\section{Classification Algorithm}
\label{sec:algorithm}

Provide a guideline for the rest of the section.


\subsection{Mixture of Gaussians}
\label{sec:mixture of Gaussians}

The nearest-neighbor (NN) classifier worked well on the dead body dataset. It is a well-know fact that the decision boundary of the NN classifier is piecewise linear \cite{bishop06pattern}. A mixture of Gaussians \cite{bishop06pattern} is a generative probabilistic model that can be used for NN classification. In our domain, each person is represented by a single Gaussian, which is centered in the person's mean profile. All Gaussians have the same covariance matrix, which encodes the variance and covariance of attributes around the mean profiles. In particular, our probabilistic model is given by:
\begin{align}
  P(\bx, y) =  \cN(\bx | \bar{\bx}_y, \Sigma) P(y),
  \label{eq:mixture of Gaussians}
\end{align}
where $P(y)$ is the probability that the person y appears in front of the camera and $\cN(\bx | \bar{\bx}_y, \Sigma)$ is the probability that the profile $\bx$ belongs to the person $y$. The probability $\cN(\bx | \bar{\bx}_y, \Sigma)$ is a normal distribution, which is centered in the mean profile of the person $y$ and has a covariance matrix $\Sigma$. Since all Gaussians in the mixture have the same covariance matrix, all decision boundaries, $P(\bx, y_1) = P(\bx, y_2)$ for any $y_1$ and $y_2$, are linear.

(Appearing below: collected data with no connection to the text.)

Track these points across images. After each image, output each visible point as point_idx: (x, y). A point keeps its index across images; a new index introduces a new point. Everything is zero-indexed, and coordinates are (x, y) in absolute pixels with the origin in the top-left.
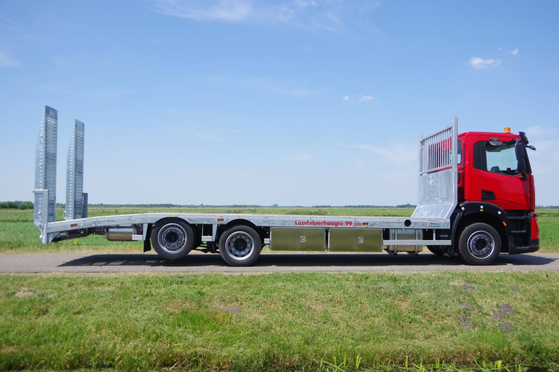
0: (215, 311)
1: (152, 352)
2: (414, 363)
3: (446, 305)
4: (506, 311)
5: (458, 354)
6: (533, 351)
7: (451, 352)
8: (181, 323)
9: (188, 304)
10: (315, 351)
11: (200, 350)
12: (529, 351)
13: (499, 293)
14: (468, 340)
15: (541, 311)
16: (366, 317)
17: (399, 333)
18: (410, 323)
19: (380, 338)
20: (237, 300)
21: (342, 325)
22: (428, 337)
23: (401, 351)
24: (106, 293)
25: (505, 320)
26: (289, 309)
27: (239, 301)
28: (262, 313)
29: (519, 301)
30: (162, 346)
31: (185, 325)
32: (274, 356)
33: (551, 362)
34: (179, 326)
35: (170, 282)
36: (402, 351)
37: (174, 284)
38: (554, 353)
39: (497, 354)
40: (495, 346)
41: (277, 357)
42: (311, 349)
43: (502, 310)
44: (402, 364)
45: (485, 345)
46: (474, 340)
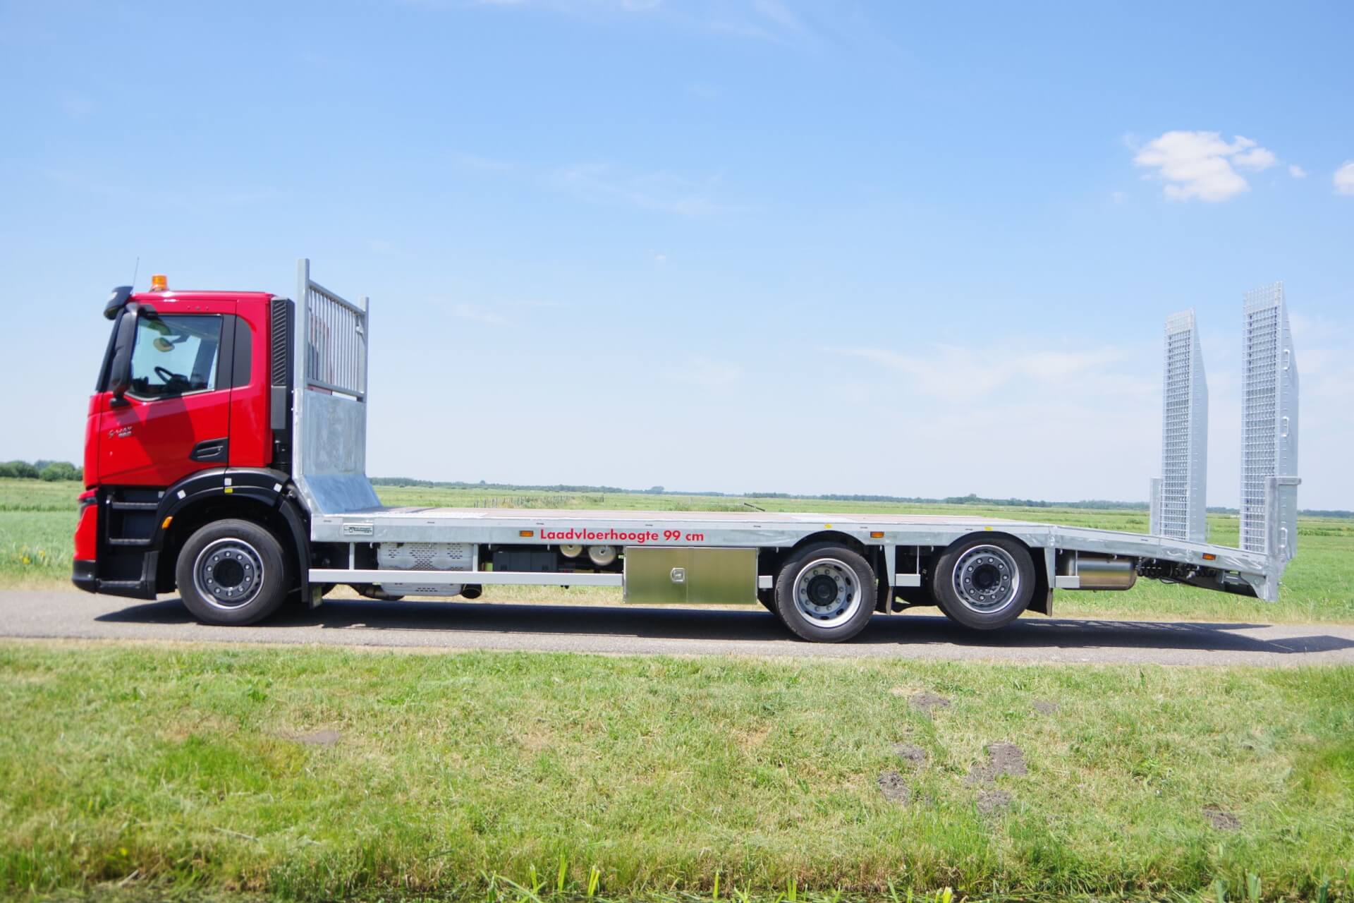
0: (271, 742)
1: (80, 841)
2: (737, 887)
3: (858, 745)
4: (1006, 764)
5: (852, 867)
6: (1041, 865)
7: (838, 862)
8: (176, 768)
9: (213, 723)
10: (492, 851)
11: (200, 838)
12: (1031, 865)
13: (1003, 718)
14: (885, 834)
15: (1092, 765)
16: (651, 768)
17: (717, 812)
18: (755, 786)
19: (667, 822)
20: (340, 716)
21: (584, 785)
22: (787, 824)
23: (707, 857)
24: (20, 690)
25: (997, 786)
26: (462, 743)
27: (344, 717)
28: (390, 750)
29: (1047, 739)
30: (113, 826)
31: (184, 775)
32: (384, 859)
33: (1081, 892)
34: (170, 776)
35: (201, 666)
36: (711, 858)
37: (210, 672)
38: (1091, 870)
39: (950, 871)
40: (946, 851)
41: (394, 862)
42: (482, 844)
43: (995, 761)
44: (708, 890)
45: (925, 846)
46: (902, 833)
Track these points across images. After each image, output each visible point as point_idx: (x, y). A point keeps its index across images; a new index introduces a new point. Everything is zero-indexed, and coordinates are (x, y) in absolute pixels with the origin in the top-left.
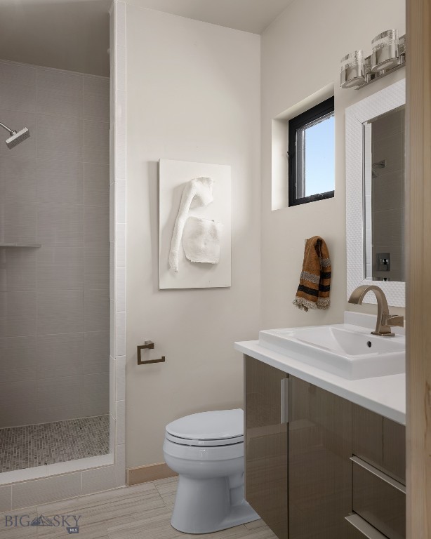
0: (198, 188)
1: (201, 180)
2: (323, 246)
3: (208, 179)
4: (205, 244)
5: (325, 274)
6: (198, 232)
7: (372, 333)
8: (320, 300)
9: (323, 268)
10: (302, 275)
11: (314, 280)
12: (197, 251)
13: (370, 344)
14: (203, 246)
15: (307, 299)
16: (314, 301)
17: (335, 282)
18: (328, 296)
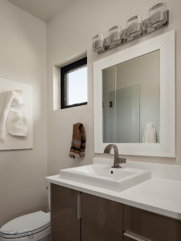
0: (15, 95)
1: (17, 91)
2: (83, 127)
3: (21, 91)
4: (20, 126)
5: (83, 141)
6: (16, 119)
7: (112, 167)
8: (81, 153)
9: (82, 138)
10: (73, 141)
11: (78, 144)
12: (15, 129)
13: (112, 172)
14: (18, 127)
15: (75, 152)
16: (79, 153)
17: (88, 144)
18: (84, 151)
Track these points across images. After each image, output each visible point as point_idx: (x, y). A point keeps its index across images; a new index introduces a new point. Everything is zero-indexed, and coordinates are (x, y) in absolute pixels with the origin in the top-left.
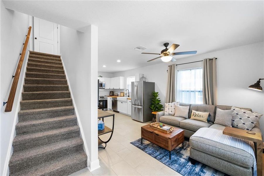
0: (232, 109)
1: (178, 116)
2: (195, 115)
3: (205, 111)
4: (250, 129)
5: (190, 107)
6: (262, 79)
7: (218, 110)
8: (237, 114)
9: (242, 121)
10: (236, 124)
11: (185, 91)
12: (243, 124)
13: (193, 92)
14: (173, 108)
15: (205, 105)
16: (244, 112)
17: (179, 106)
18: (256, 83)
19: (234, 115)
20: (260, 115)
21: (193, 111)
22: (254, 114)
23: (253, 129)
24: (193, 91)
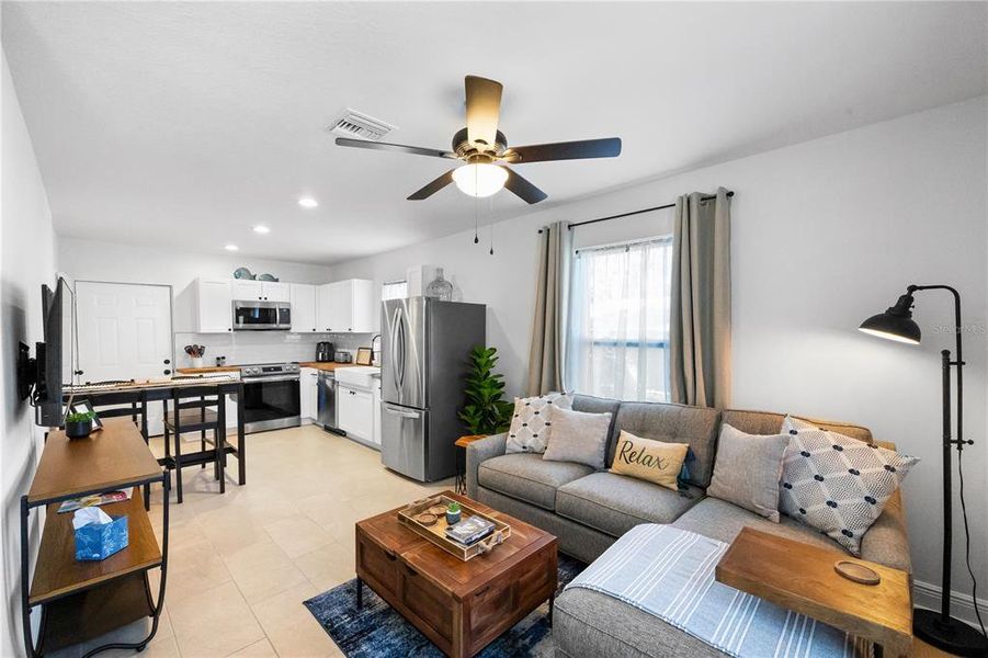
0: (785, 433)
1: (558, 456)
2: (628, 455)
3: (673, 436)
4: (858, 532)
5: (615, 415)
6: (921, 288)
7: (729, 432)
8: (803, 453)
9: (825, 491)
10: (798, 504)
11: (605, 344)
12: (829, 503)
13: (637, 349)
14: (543, 418)
15: (678, 408)
16: (835, 447)
17: (569, 411)
18: (893, 305)
19: (792, 459)
20: (905, 460)
21: (625, 436)
22: (882, 457)
23: (871, 531)
24: (636, 345)
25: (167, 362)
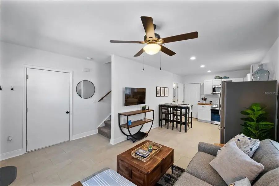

The parameters of our model are learned using maximum-likelihood (ML) estimation \cite{bishop06pattern}. The probability $P(y)$ is the fraction of time when the person $y$ appears in training set. The mean profile $\bar{\bx}_y$ is estimated as the mean of all profiles corresponding to the person $y$. The covariance matrix $\Sigma$ is estimated as a weighted sum $\Sigma = \sum_y P(y) \Sigma_y$, where $\Sigma_y$ is the covariance matrix of profiles for the person $y$.

The inference in our model can be performed in a closed form. In particular, note that the predicted label is given by $\hat{y} = \arg\max_y P(y | \bx)$, where:
\begin{align}
  P(y | \bx) =
  \frac{P(\bx | y) P(y)}{\sum_y P(\bx | y) P(y)} =
  \frac{\cN(\bx | \bar{\bx}_y, \Sigma) P(y)}{\sum_y \cN(\bx | \bar{\bx}_y, \Sigma) P(y)}.
  \label{eq:inference}
\end{align}
The prediction $\hat{y}$ is accepted when the classifier is sufficiently confident. In other words, $P(\hat{y} | \bx) \! > \! h$, where $h \in (0, 1)$ is a threshold that controls the precision and recall of the classifier. In practice, the higher the value of $h$, the lower the recall and the higher the precision.


\subsection{Sequential hypothesis testing}
\label{sec:SHT}

The mixture of Gaussians model can be extended to temporal inference through sequential hypothesis testing. Sequential hypothesis testing \cite{wald47sequential} is an established statistical framework, where a subject is sequentially tested for belonging to one of several classes. The probability that a sequence of data $\bx^{(1)}, \dots, \bx^{(t)}$ belongs to the class $y$ at time $t$ is given by:
\begin{align}
  P(y | \bx^{(1)}, \dots, \bx^{(t)}) =
  \frac{\prod_{i = 1}^t \cN(\bx^{(i)} | \bar{\bx}_y, \Sigma) P(y)}
  {\sum_y \prod_{i = 1}^t \cN(\bx^{(i)} | \bar{\bx}_y, \Sigma) P(y)}.
  \label{eq:SHT}
\end{align}
The result $\hat{y} = \arg\max_y P(y | \bx^{(1)}, \dots, \bx^{(t)})$ is accepted when $P(\hat{y} | \bx^{(1)}, \dots, \bx^{(t)}) > h$, where the threshold $h \in (0, 1)$ controls the precision and recall of the predictor. In practice, sequential hypothesis testing smooths out the predictions of the base model. As a result, the new predictions are more precise at the same recall.